Supervised Feature Selection in Graphs with Path Coding Penalties and Network Flows

TL;DR

This paper introduces a new computationally feasible method for selecting connected subgraphs in graph-structured features using path coding penalties, improving interpretability and prediction in supervised learning tasks.

Contribution

It proposes a novel path coding penalty for structured sparsity in DAGs, solved efficiently via network flow optimization, addressing algorithmic challenges of previous methods.

Findings

Scalable approach demonstrated on synthetic, image, and genomic data.

Leads to more connected subgraphs than existing regularization functions.

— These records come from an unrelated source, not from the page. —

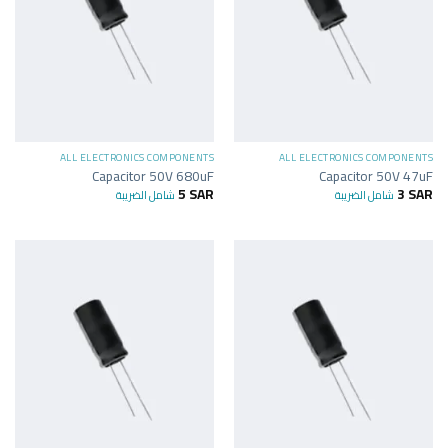
ALL ELECTRONICS COMPONENTS
ALL ELECTRONICS COMPONENTS
Capacitor 50V 680uF
Capacitor 50V 47uF
5
SAR
3
SAR
شامل الضريبة
شامل الضريبة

Improves interpretability and prediction performance in graph-based supervised learning.

Abstract

We consider supervised learning problems where the features are embedded in a graph, such as gene expressions in a gene network. In this context, it is of much interest to automatically select a subgraph with few connected components; by exploiting prior knowledge, one can indeed improve the prediction performance or obtain results that are easier to interpret. Regularization or penalty functions for selecting features in graphs have recently been proposed, but they raise new algorithmic challenges. For example, they typically require solving a combinatorially hard selection problem among all connected subgraphs. In this paper, we propose computationally feasible strategies to select a sparse and well-connected subset of features sitting on a directed acyclic graph (DAG). We introduce structured sparsity penalties over paths on a DAG called "path coding" penalties. Unlike existing regularization functions that model long-range interactions between features in a graph, path coding penalties are tractable. The penalties and their proximal operators involve path selection problems, which we efficiently solve by leveraging network flow optimization. We experimentally show on synthetic, image, and genomic data that our approach is scalable and leads to more connected subgraphs than other regularization functions for graphs.